Gather every line in the records below that contains the word "помощи".

» **Record excerpts**:
=== Begin Enclosure ===

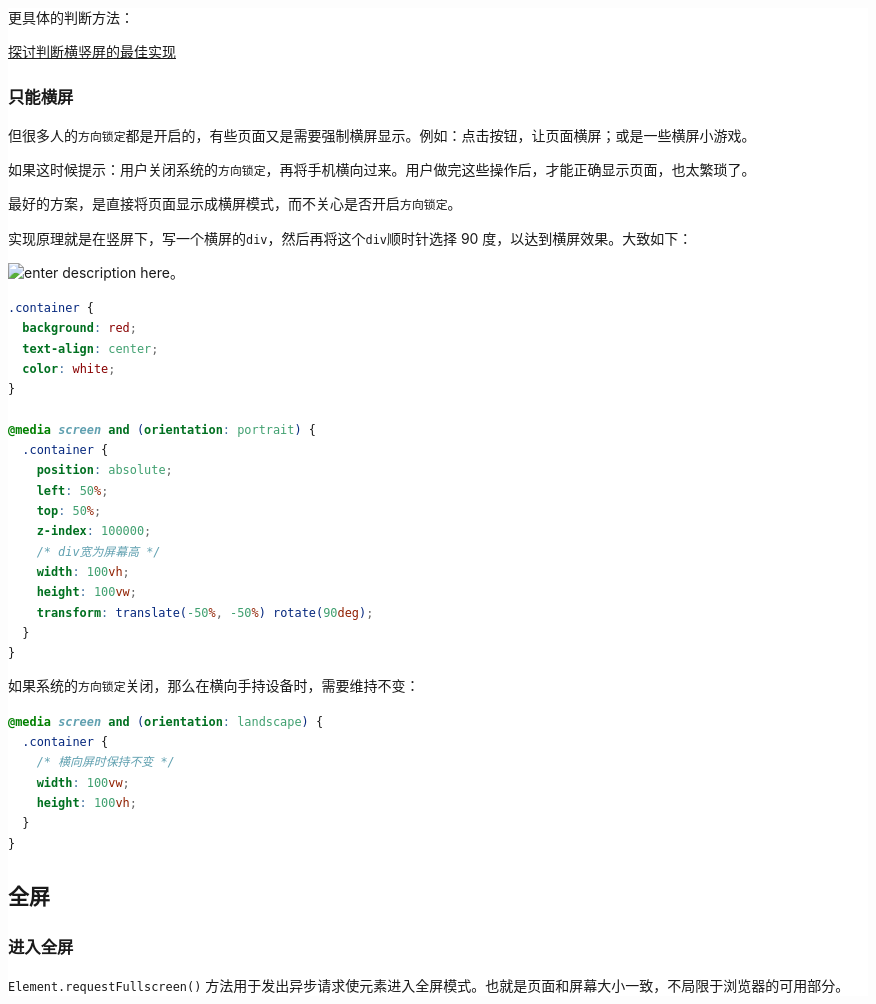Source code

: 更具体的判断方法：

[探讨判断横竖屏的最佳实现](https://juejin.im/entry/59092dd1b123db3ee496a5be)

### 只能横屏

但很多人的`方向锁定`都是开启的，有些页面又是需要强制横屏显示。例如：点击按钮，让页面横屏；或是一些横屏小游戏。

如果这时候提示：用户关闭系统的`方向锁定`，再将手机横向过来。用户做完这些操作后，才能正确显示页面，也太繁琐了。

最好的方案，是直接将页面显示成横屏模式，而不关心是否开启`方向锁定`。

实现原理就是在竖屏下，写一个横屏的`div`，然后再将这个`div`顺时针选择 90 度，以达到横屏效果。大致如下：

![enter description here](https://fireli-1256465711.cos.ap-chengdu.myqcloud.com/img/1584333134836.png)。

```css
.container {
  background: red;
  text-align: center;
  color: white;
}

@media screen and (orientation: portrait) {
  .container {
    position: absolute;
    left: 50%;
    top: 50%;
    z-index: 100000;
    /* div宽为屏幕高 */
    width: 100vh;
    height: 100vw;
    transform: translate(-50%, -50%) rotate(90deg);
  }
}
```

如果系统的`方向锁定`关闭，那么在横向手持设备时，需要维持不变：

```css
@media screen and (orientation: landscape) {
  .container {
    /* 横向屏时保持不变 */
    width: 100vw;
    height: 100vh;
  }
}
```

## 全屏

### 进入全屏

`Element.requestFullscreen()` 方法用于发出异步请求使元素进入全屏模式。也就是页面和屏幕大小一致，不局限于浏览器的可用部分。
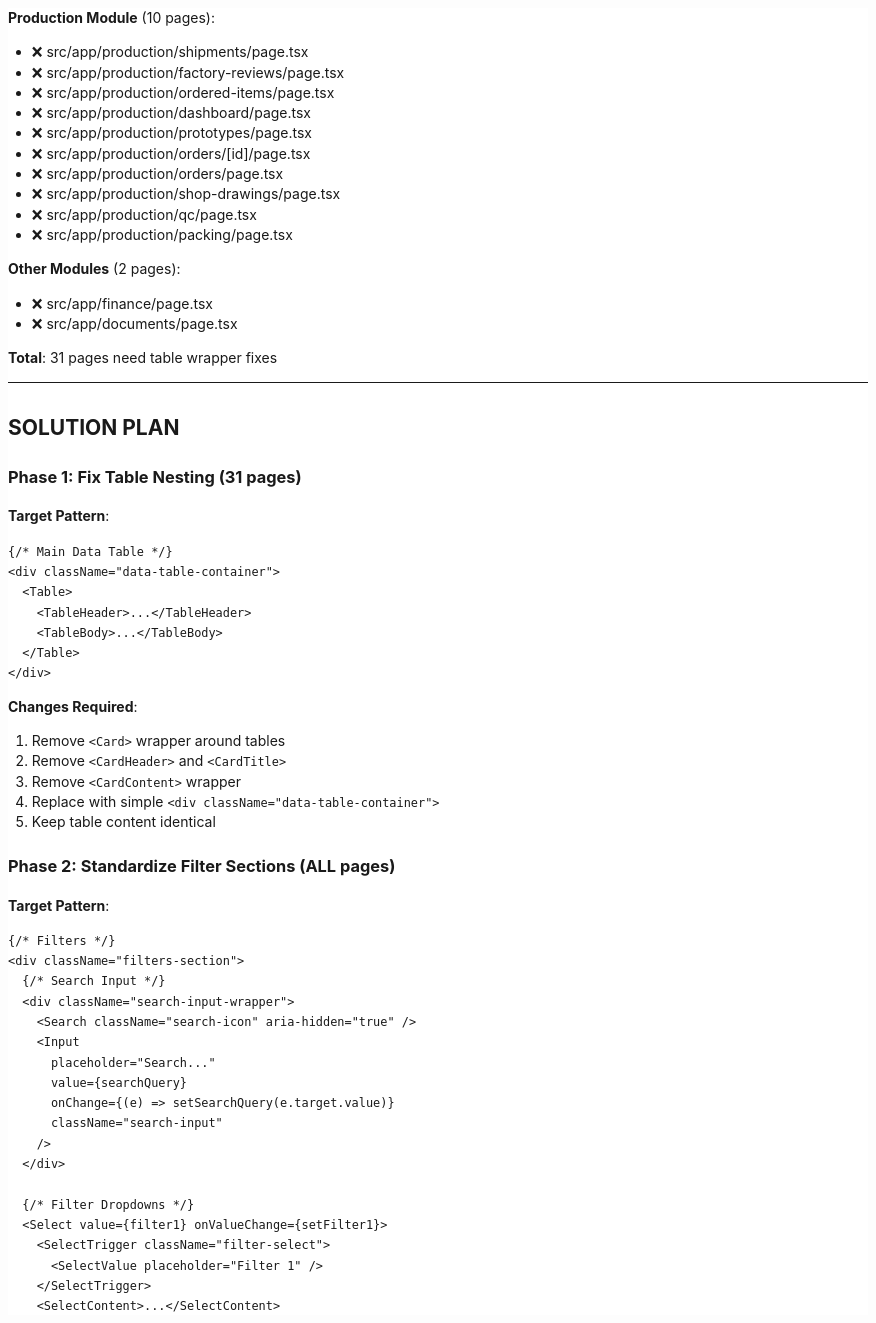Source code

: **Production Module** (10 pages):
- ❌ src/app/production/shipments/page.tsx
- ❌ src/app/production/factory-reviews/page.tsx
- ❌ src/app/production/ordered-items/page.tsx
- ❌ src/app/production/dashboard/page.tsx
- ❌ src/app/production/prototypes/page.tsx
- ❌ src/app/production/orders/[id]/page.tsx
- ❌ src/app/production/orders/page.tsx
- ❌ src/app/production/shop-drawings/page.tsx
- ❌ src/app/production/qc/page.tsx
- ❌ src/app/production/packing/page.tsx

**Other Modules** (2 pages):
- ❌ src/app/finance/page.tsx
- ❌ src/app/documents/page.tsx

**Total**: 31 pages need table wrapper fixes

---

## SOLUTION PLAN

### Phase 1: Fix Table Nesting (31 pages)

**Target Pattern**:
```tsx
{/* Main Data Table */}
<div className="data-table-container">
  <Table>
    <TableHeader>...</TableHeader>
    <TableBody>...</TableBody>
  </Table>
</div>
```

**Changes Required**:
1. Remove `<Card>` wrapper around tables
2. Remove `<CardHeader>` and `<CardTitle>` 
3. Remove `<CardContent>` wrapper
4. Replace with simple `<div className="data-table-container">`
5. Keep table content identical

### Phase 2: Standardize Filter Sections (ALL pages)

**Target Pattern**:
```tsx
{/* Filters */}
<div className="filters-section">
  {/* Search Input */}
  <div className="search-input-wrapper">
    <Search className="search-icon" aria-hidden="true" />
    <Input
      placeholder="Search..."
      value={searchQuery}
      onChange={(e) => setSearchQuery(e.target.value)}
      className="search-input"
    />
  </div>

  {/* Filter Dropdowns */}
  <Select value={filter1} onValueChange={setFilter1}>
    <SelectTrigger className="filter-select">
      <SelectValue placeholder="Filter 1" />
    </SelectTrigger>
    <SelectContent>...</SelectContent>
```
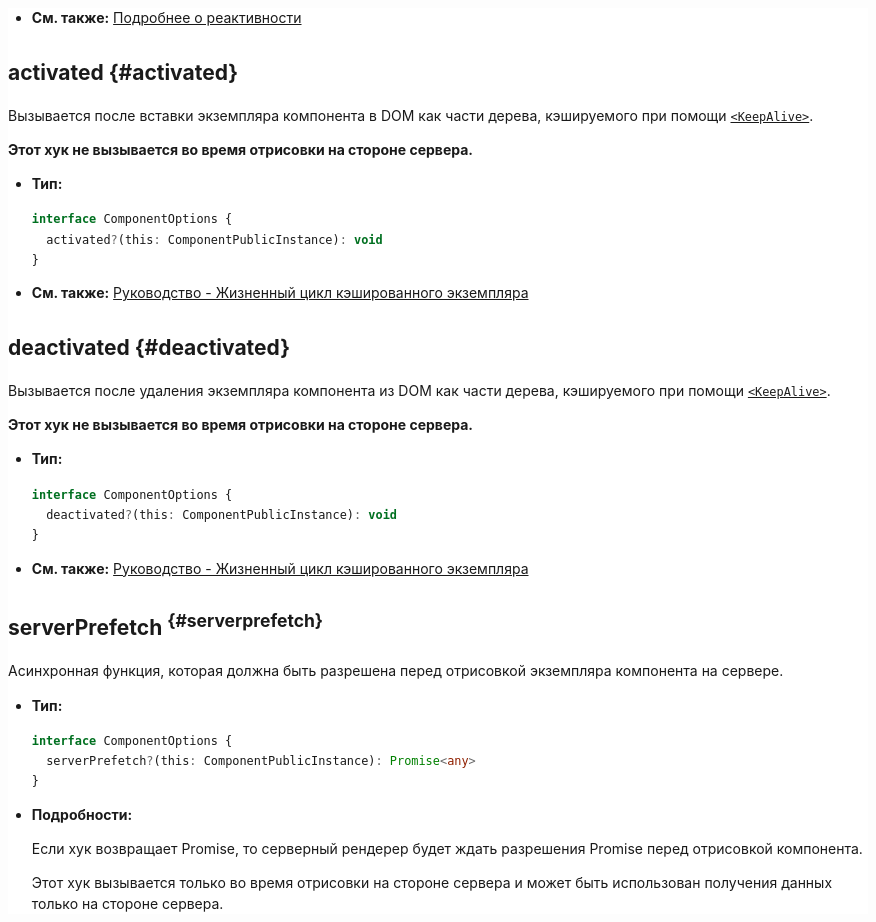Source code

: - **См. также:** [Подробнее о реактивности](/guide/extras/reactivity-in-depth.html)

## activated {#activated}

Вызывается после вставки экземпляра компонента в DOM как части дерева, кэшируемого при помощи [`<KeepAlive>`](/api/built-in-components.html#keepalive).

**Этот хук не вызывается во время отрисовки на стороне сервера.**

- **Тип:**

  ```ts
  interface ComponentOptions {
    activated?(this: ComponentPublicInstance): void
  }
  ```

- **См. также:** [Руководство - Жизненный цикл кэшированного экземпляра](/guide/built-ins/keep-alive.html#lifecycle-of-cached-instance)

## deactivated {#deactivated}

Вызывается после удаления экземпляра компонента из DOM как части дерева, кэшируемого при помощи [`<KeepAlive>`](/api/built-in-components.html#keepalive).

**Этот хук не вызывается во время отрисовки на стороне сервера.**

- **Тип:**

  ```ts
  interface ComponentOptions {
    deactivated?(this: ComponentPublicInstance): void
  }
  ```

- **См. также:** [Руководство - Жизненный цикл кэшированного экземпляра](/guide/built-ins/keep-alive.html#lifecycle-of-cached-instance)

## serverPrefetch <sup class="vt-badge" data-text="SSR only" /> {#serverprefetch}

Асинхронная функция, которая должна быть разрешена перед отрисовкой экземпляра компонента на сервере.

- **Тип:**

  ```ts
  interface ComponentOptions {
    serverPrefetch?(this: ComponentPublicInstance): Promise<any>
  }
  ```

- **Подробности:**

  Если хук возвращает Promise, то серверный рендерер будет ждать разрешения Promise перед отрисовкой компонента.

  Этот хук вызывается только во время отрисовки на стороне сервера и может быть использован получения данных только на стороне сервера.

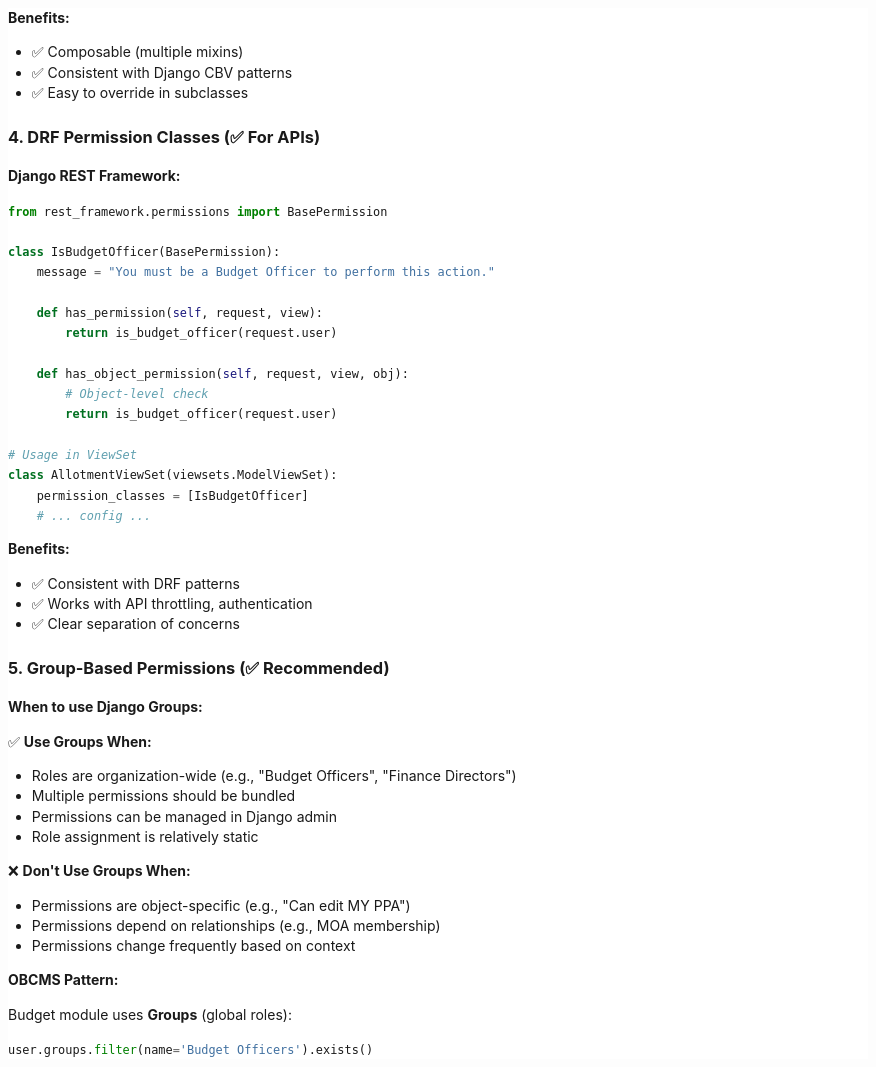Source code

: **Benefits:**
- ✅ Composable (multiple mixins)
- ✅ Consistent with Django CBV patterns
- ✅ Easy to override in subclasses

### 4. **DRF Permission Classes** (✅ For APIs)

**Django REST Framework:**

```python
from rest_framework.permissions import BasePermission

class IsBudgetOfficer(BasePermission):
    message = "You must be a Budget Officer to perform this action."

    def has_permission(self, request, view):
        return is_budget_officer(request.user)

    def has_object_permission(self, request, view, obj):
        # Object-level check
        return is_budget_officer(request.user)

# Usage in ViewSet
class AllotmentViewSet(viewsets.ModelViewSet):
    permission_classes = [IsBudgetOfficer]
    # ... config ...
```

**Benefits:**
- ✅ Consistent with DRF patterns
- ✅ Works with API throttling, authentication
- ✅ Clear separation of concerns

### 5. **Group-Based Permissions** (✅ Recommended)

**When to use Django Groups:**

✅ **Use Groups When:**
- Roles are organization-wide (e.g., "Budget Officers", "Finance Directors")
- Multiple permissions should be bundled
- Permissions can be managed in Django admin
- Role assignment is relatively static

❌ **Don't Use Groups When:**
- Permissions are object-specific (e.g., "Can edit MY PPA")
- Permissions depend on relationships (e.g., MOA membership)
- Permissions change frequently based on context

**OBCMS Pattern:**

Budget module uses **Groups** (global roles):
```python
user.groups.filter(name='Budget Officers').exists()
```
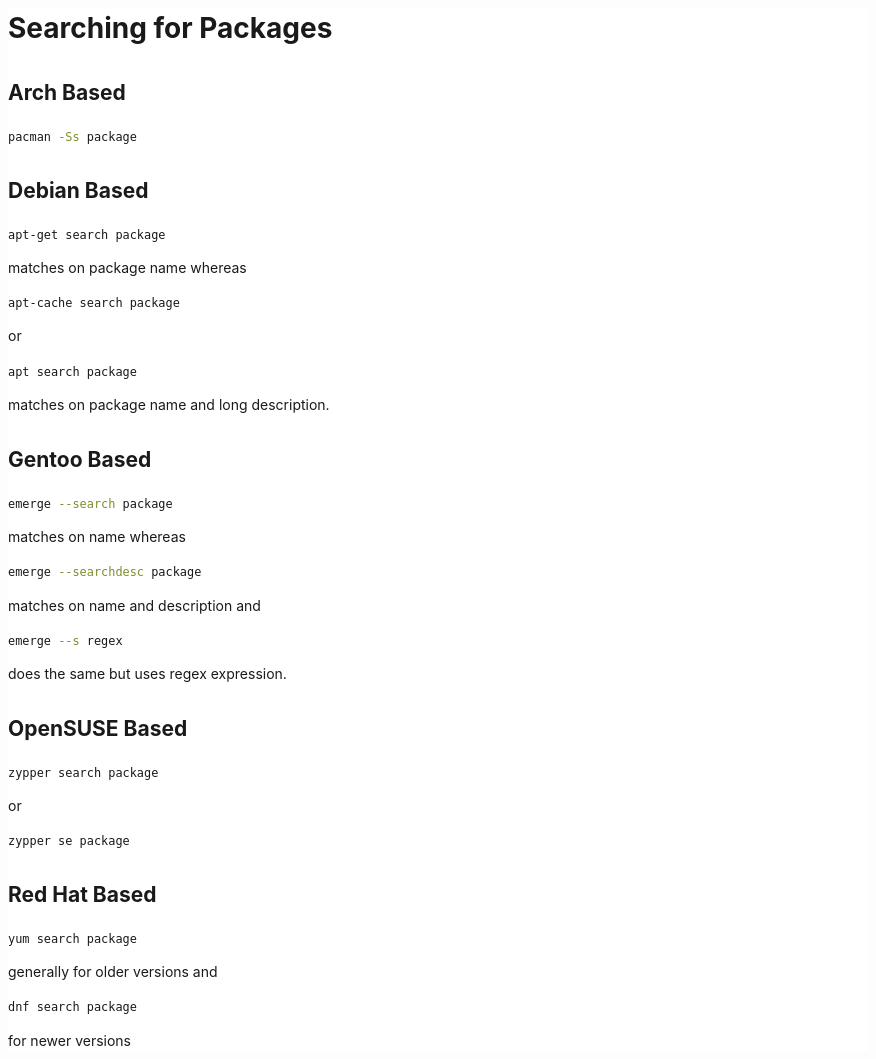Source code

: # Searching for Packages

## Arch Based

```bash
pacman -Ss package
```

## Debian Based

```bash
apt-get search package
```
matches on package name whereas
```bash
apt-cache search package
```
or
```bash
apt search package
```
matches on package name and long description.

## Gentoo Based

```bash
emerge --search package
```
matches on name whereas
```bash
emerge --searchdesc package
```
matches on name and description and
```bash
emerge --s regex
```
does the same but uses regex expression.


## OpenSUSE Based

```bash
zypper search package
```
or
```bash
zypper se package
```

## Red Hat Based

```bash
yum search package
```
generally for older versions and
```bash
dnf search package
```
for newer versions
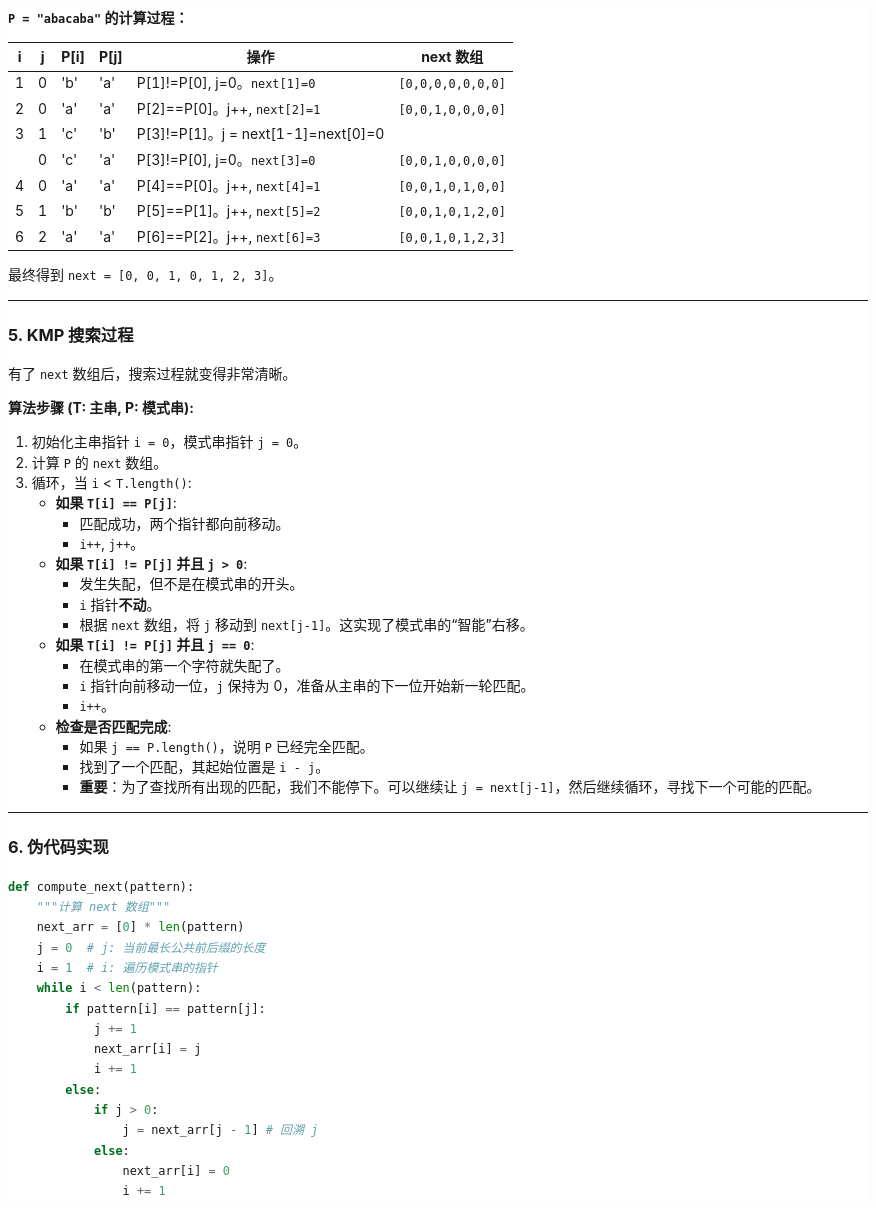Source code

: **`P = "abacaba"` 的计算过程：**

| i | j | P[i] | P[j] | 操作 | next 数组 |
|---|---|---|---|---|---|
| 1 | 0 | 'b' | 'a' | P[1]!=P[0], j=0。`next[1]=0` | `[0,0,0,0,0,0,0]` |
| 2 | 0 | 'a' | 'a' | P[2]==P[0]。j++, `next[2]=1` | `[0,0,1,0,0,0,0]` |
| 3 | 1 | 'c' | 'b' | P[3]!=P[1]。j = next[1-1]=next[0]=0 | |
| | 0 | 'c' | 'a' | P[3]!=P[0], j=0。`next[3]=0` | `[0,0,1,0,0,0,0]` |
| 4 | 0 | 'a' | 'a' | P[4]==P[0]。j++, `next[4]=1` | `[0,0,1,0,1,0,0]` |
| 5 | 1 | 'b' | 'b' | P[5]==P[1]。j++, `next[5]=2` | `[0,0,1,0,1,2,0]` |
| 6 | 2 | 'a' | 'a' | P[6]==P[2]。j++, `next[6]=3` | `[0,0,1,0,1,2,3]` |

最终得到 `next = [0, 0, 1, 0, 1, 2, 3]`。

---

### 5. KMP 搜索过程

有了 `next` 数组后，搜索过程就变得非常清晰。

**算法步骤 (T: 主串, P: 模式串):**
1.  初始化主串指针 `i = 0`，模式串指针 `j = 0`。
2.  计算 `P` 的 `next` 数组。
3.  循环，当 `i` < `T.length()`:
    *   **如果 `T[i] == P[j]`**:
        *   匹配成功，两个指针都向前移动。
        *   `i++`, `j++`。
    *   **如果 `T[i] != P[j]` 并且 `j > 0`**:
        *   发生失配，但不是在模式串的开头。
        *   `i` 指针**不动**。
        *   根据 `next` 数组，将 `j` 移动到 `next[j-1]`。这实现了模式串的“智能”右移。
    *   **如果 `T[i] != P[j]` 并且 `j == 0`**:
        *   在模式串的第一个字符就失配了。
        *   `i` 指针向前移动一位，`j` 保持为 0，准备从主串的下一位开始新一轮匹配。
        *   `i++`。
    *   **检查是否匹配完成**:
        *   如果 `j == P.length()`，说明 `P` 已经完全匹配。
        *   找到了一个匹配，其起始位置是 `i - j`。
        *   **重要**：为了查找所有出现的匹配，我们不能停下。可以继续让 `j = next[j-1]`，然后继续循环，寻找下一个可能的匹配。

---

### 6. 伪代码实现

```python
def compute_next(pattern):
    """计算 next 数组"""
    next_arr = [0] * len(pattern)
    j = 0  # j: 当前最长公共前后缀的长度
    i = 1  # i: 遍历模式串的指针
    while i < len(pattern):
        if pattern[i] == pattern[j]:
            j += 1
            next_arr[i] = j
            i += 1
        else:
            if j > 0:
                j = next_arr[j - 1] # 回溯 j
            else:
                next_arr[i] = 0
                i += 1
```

=== End Enclosure ===

» **Task result**:
Вызывается после вставки экземпляра компонента в DOM как части дерева, кэшируемого при помощи [`<KeepAlive>`](/api/built-in-components.html#keepalive).
Вызывается после удаления экземпляра компонента из DOM как части дерева, кэшируемого при помощи [`<KeepAlive>`](/api/built-in-components.html#keepalive).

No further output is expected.